INTERVIEW

Launderette electro to soundtrack you spin cycle with math-rock disco

Photography by Kelda Hole

Launderette electro to soundtrack you spin cycle with math-rock disco

July 4th is a day of independence; a day to celebrate the autonomy of the individual; a day where a self-governing community can prosper. Not in Camberwell-based launderettes though. Dominik Salter-Dvorak and Pierre Vaux of Young Athletes League are playing to South London’s stylish lot, tight between tumble dryers. However, independence is about to be put on spin dry. Police vans a plenty arrive just as their first track comes to a glistening closure. Playing gigs with peoples panties in sight seems to have rubbed the man up the wrong way. Not all attempts at individualism and self-control seem to work then – looks like you need a pub and PA system to play music in 2009.

“Part of the reason we are playing these places and doing the house parties is we find it quite annoying when you have bands and DJs,” muses Pierre as we convene on concrete in their South London neighbourhood. “This is something you watch and this is something you dance to and don’t watch, but that doesn’t really work anymore.”

Young Athletes League aren’t about to hurdle out of sight but they are indeed young.
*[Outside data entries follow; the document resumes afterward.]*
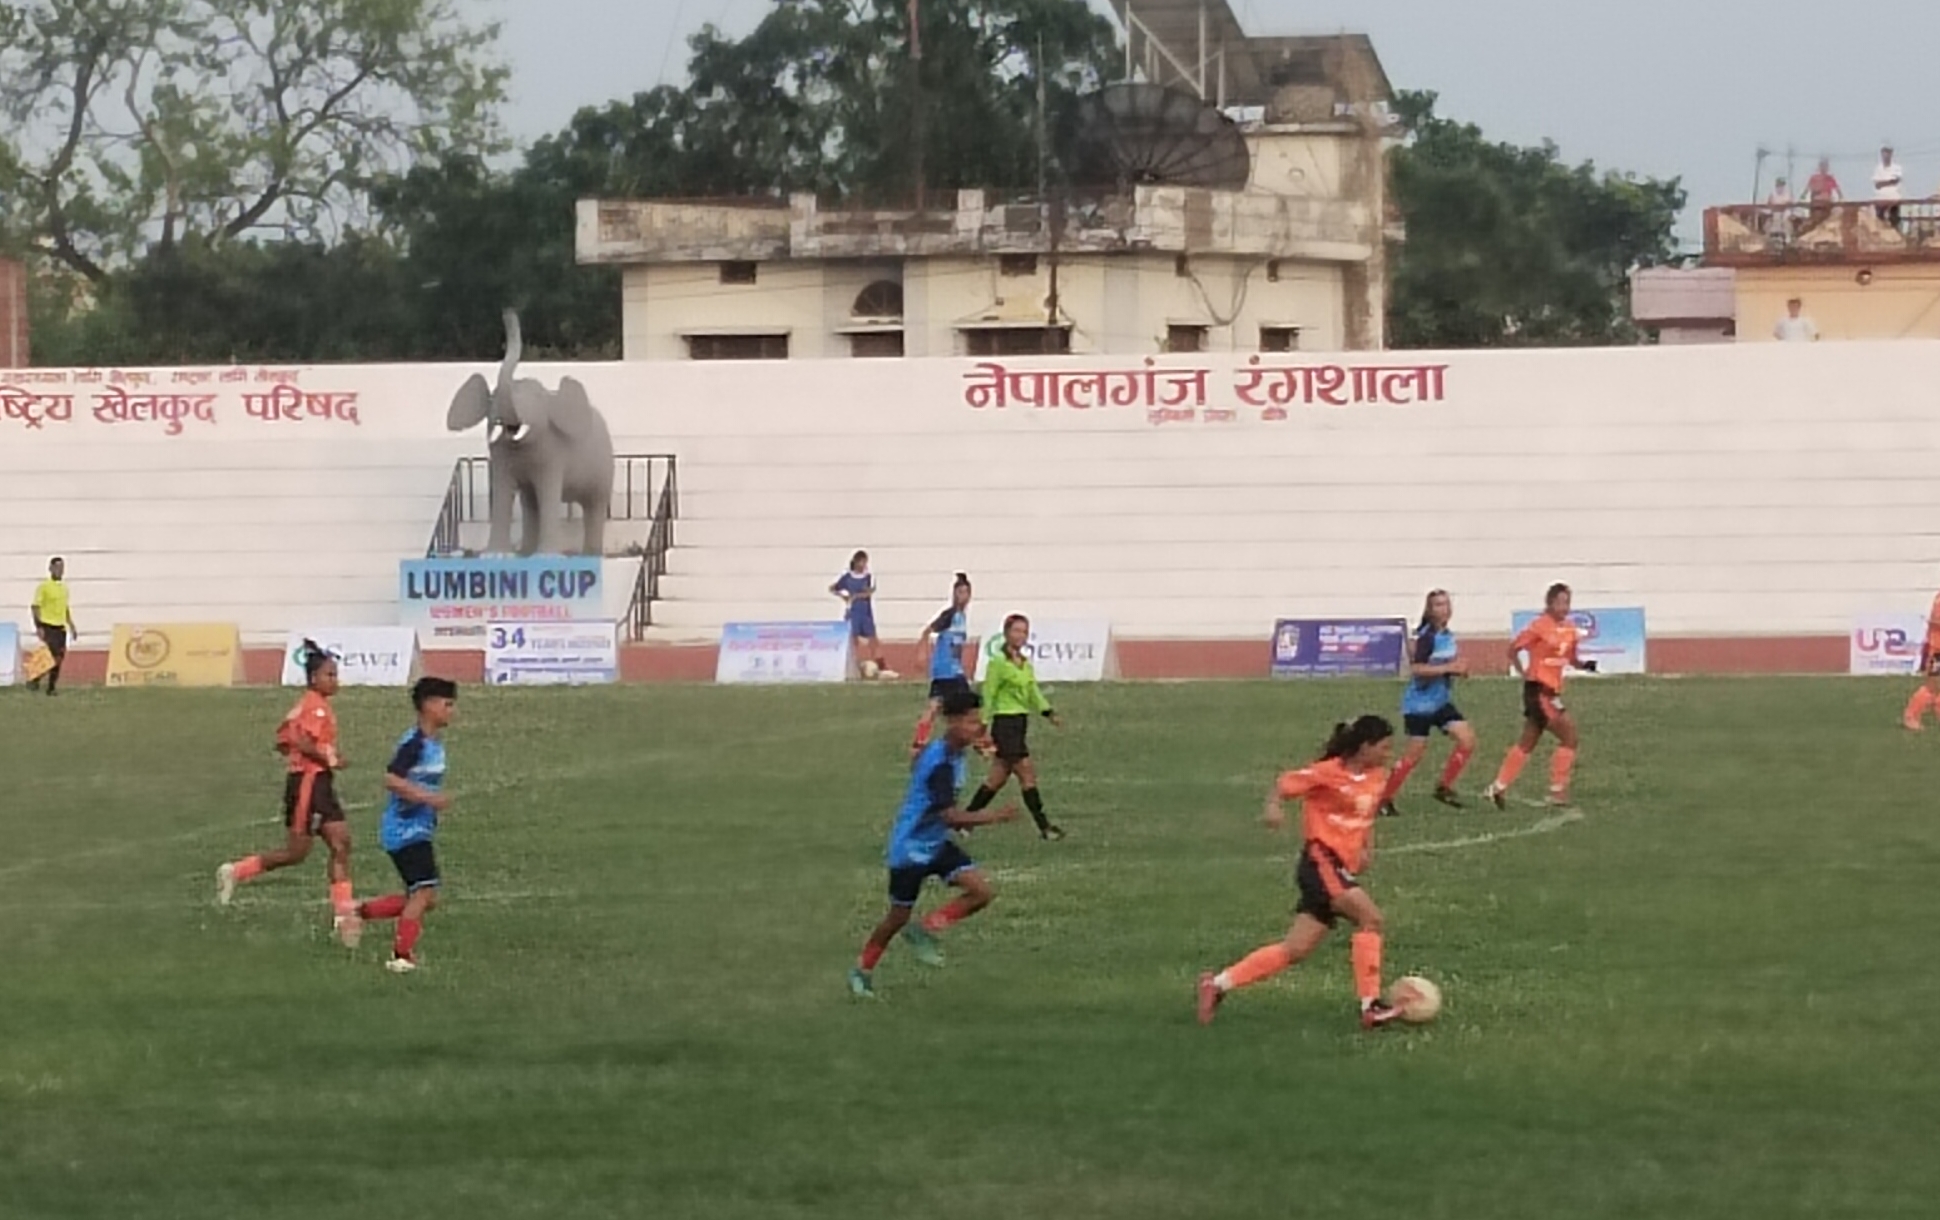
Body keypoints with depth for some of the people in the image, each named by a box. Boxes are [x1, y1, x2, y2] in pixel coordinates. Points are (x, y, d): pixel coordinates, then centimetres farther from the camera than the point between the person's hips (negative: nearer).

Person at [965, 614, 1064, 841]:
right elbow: (988, 696, -11)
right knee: (1027, 773, -9)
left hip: (1021, 722, 8)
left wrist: (1048, 713, -5)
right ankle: (1044, 827, -8)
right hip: (1004, 721, -8)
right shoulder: (998, 662, -9)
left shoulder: (1025, 664, 15)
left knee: (998, 778, 11)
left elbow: (1033, 692, 11)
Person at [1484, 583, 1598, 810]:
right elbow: (1513, 650, -7)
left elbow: (1571, 659, 17)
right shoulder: (1540, 627, -12)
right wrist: (1524, 674, -10)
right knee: (1569, 736, -9)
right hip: (1539, 689, -8)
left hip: (1552, 691, 8)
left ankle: (1499, 788, 20)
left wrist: (1584, 665, -3)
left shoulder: (1569, 629, 9)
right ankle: (1558, 790, -3)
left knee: (1527, 743, 13)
Having only really begun making music last December, it’s a band in bloom. The two UCL-based language students have developed a blossoming, luxuriant sound that captures the spirit of acid house for a new generation. It’s wall-to-wall decadence and dance and unabashedly blatant in its use of influences. “We were both massively into drone music, minimalist repetitive techno,” Pierre says shuffling to get comfortable. “This project is getting us back into that.”
“Although it’s a lot more direct,” chips in Dominik.

Both members live together in Camberwell, bonding over Arthur Russell, literature and a love of grammar. “Working in a two-piece is so much easier,” they say “we don’t have to organise people to come from Wiltshire, we can just head into our room and practice.”

The two met at Truck festival back in 2005 and haven’t looked back since. Oxford-born Pierre and London-bred Dominik have been in bands since they can remember. With a culture of drone, math rock and industrial styles informing the duo they developed an astonishing array of skills. Live they switch between samplers, synthesisers, guitars and a laptop as Dominik breaks out shimmering repetitious vocals. A love of language also serves to inspire – Dominik studies Chinese, having spent time in Beijing, and Pierre combines Russian and Swedish. This fierce intelligence seeps into their music and they are happy to keep things challenging both on and off stage. “We are very wary of doing anything pre-recorded or with a backing track,” explains Pierre. “It’s always really disappointing to see that happens. It’s labour intensive because everything that has to come out has to be made on the spot. Lots of mouse clicking,” he laughs.

The theme of language continues in their Arthur Russell-quoting blog, Surfing-Swimming. It’s a kaleidoscope of colour, art, design and music, written with their friend and collaborator Matthew Joseph McGough. Full of local artists and droll social commentary it also showcases some of their musical tastes and is a shining example of the burgeoning scene in South London. With Camberwell art college close by and collectives such as Off Modern creating nights that combine art and music there was never a better time to live south of the river. Young Athletes League remain pretty pragmatic though. “For one thing it’s much cheaper,” says Dominik “it’s also somewhere you can walk down the street and recognise each other.”
“We are new to this area and what we do is a slightly separate thing,” adds Pierre. “South London is about art – that sets us apart.”

“Although we aren’t anti art,” insists Dominik.

A myriad of multi storey NCP’s attached to shopping malls, South London lacks a lot of things, venues certainly being one of them, which is part of the reason the duo have also been holding their own Surfing-Swimming parties. Finding the warehouse scene a tedious set-up, the twosome are pioneering new ways to witness live music. Laundrettes have so far dominated the landscape with some already legendary shows (although the party-pooping police from the night before was organised by another promoter privy to the perks of laundry). Chiefly, Young Athletes League want to make music, but for now this is a stimulating addition to their Surfing-Swimming output. “We were playing backed up against the washing machines, if I moved my guitar forward an inch I’d have whacked my computer screen.” Dominik clearly likes to live dangerously.

Where to now? Just four shows in the band have already headlined White Heat. Trips to Beijing and an abundance of live shows lie ahead and with the two of them constantly crafting their art it seems south London could have another gem up its sleeve. Young Athletes League are just looking ahead to the next party though. “We were thinking about a hairdressers,” Dominik says as Pierre nods approvingly. They’d need a big independent one.